> [REQUIRED WORK]
Go line by line through the records below. Copy whichever lines contain the string "input".

> [RECORDS]
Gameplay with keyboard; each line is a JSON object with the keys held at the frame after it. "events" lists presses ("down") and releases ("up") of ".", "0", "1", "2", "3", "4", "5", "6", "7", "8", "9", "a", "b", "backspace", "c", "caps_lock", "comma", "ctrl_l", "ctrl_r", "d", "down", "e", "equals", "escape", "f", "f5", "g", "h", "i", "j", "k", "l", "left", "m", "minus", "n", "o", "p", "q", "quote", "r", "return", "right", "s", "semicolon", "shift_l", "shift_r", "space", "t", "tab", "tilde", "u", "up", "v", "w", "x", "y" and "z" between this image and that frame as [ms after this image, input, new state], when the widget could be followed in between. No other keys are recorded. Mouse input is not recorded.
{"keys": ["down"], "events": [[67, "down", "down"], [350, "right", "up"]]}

==

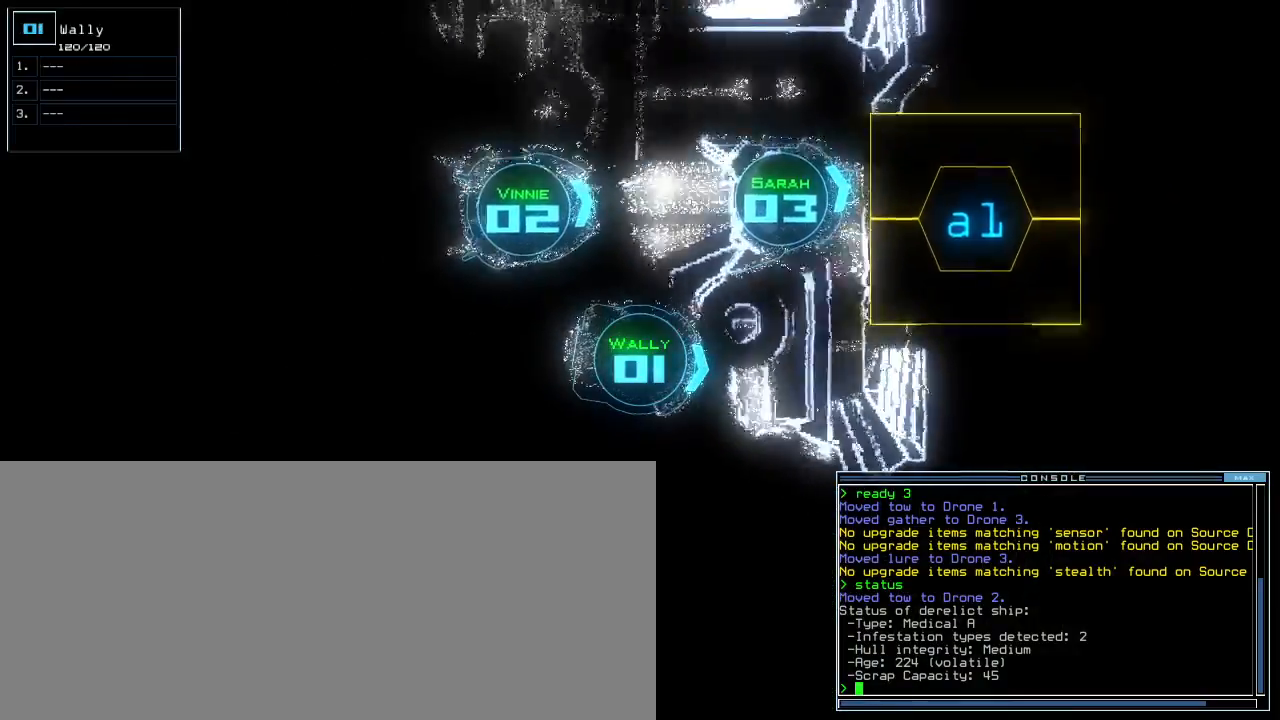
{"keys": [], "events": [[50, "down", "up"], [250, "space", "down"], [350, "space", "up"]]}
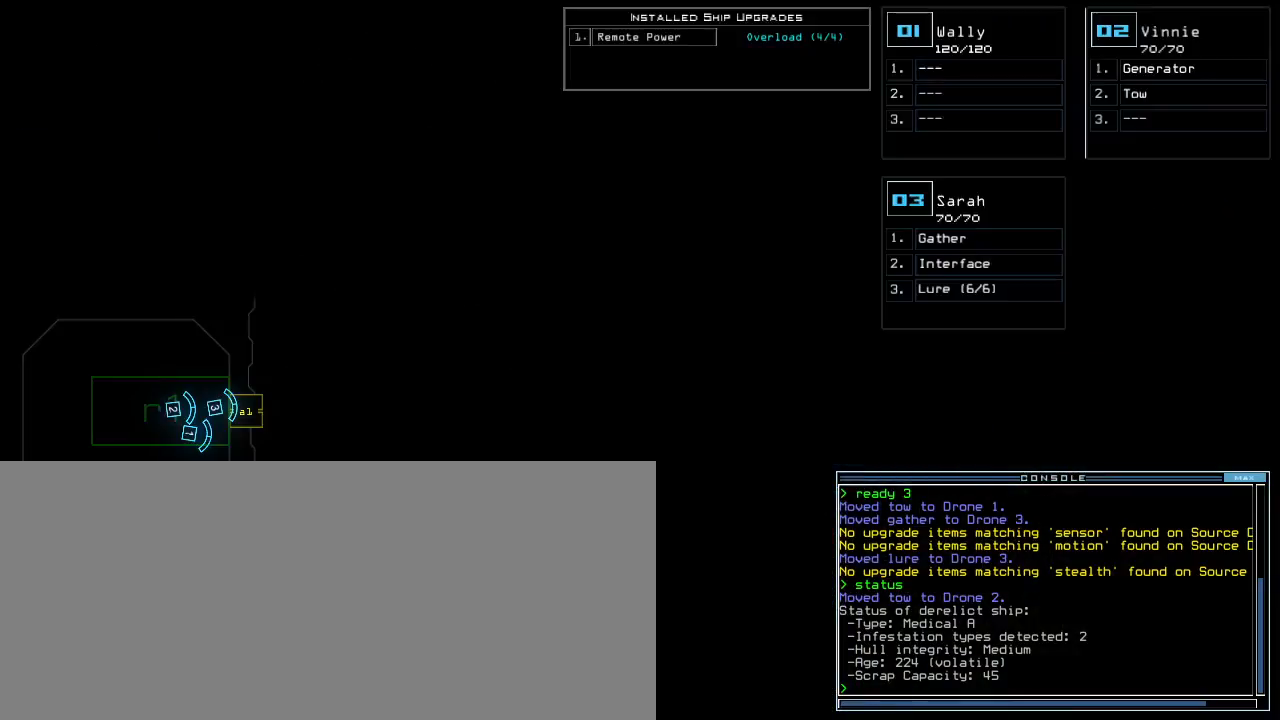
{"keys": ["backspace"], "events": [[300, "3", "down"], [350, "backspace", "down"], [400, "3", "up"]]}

--

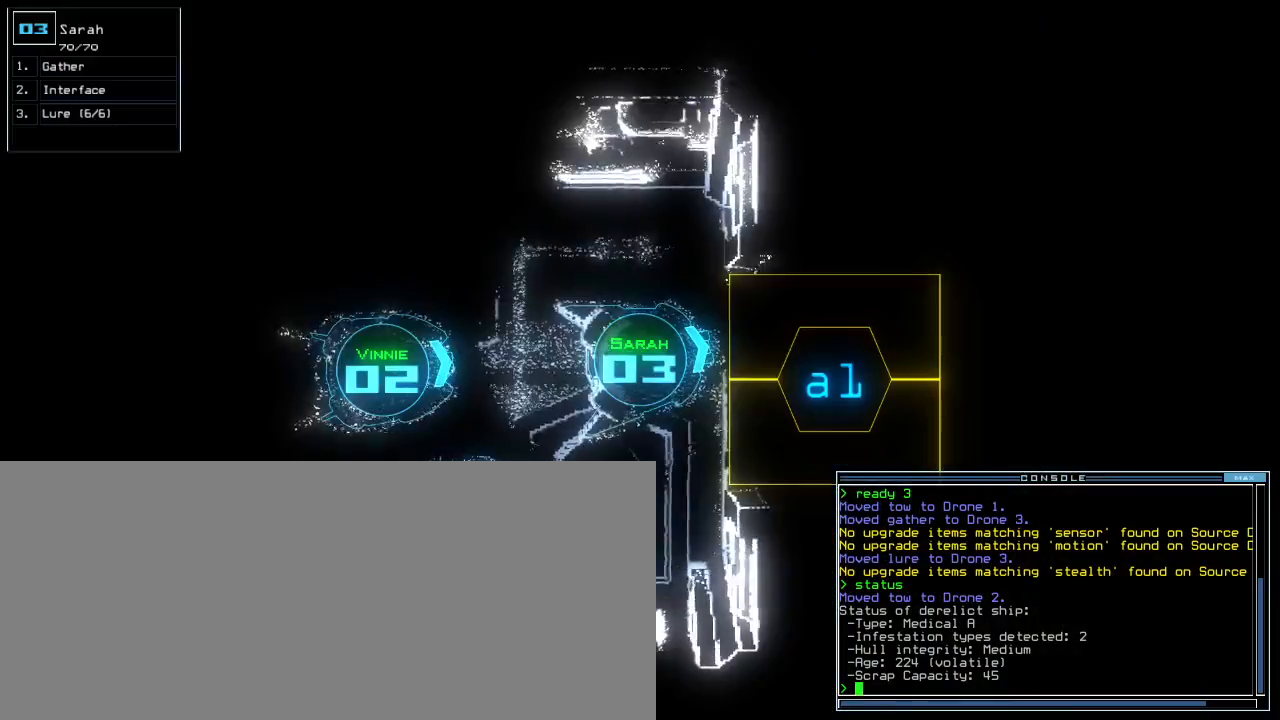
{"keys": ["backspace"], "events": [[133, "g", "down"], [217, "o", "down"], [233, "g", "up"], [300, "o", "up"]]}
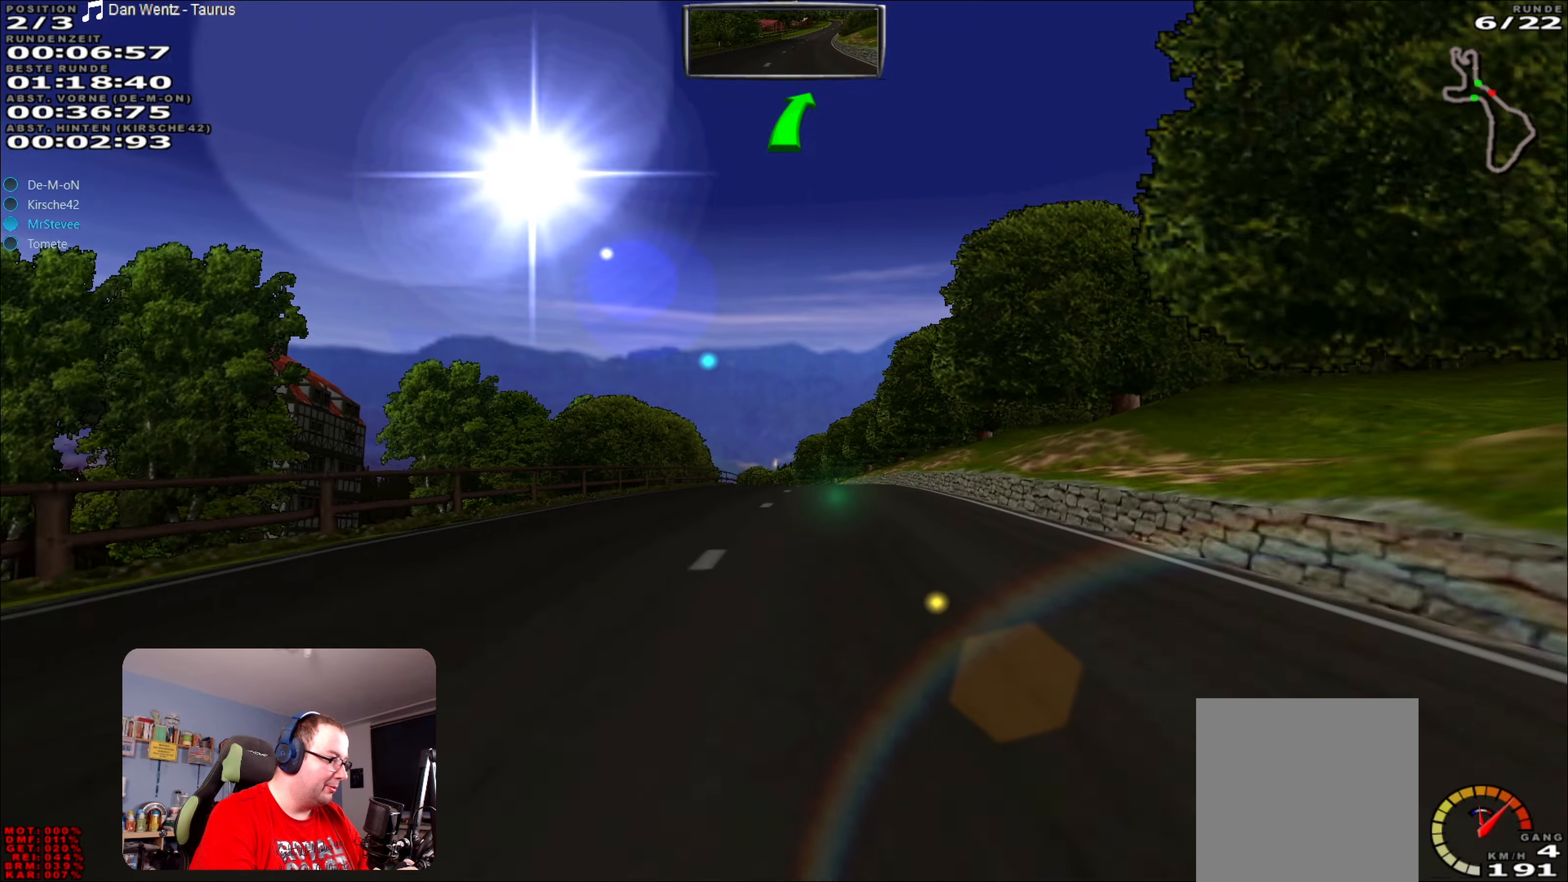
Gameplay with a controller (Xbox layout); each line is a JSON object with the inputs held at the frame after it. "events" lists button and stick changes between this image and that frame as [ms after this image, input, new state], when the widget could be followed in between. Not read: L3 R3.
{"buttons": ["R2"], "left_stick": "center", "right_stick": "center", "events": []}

> [TASK RESULT]
Gameplay with keyboard; each line is a JSON object with the keys held at the frame after it. "events" lists presses ("down") and releases ("up") of ".", "0", "1", "2", "3", "4", "5", "6", "7", "8", "9", "a", "b", "backspace", "c", "caps_lock", "comma", "ctrl_l", "ctrl_r", "d", "down", "e", "equals", "escape", "f", "f5", "g", "h", "i", "j", "k", "l", "left", "m", "minus", "n", "o", "p", "q", "quote", "r", "return", "right", "s", "semicolon", "shift_l", "shift_r", "space", "t", "tab", "tilde", "u", "up", "v", "w", "x", "y" and "z" between this image and that frame as [ms after this image, input, new state], when the widget could be followed in between. No other keys are recorded. Mouse input is not recorded.
Gameplay with a controller (Xbox layout); each line is a JSON object with the inputs held at the frame after it. "events" lists button and stick changes between this image and that frame as [ms after this image, input, new state], when the widget could be followed in between. Not read: L3 R3.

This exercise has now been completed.